(Aim of the task):
Using the listing below, report all lines holding the word "Right".
··· Source material
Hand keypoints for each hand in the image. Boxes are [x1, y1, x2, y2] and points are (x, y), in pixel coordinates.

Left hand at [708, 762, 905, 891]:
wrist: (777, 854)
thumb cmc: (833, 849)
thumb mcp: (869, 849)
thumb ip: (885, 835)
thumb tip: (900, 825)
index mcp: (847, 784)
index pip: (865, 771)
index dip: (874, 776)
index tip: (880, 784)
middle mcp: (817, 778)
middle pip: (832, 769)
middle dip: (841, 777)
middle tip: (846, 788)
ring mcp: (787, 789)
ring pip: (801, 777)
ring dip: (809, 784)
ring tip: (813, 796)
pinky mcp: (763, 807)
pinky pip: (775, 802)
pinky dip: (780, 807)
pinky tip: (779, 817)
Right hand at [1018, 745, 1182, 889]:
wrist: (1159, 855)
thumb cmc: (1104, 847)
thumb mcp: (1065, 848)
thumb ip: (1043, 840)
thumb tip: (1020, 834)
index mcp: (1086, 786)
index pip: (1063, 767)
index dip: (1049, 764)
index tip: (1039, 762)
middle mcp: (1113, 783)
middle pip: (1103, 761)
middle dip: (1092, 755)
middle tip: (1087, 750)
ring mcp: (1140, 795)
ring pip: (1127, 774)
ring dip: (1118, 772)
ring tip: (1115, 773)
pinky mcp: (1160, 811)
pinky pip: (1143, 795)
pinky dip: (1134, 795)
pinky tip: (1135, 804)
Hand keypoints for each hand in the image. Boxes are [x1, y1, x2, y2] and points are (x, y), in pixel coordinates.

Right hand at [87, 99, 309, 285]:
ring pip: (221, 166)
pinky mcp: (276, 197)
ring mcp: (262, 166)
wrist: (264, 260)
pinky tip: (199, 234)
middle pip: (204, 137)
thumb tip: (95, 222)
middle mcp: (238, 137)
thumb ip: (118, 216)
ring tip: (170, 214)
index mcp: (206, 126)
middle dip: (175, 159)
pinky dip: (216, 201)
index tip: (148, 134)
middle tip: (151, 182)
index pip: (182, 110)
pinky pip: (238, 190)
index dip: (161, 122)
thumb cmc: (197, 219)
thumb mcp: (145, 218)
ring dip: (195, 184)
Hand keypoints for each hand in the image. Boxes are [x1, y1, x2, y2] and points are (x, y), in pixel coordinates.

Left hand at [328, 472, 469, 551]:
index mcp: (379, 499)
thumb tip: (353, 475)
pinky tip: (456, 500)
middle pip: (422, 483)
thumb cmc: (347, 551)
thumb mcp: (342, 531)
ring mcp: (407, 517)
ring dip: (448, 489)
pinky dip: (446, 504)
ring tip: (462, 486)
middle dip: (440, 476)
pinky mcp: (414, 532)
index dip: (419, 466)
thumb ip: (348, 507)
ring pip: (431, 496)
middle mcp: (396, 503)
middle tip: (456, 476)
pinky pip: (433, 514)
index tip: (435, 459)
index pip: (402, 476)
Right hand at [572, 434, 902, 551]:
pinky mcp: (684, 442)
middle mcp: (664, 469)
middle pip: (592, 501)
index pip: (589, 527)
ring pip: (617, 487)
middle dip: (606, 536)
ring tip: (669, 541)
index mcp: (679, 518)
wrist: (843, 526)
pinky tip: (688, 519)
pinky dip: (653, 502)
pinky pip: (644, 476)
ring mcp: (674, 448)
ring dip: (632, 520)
······
(The answer):
Right hand at [1018, 745, 1182, 889]:
Right hand at [87, 99, 309, 285]:
Right hand at [572, 434, 902, 551]:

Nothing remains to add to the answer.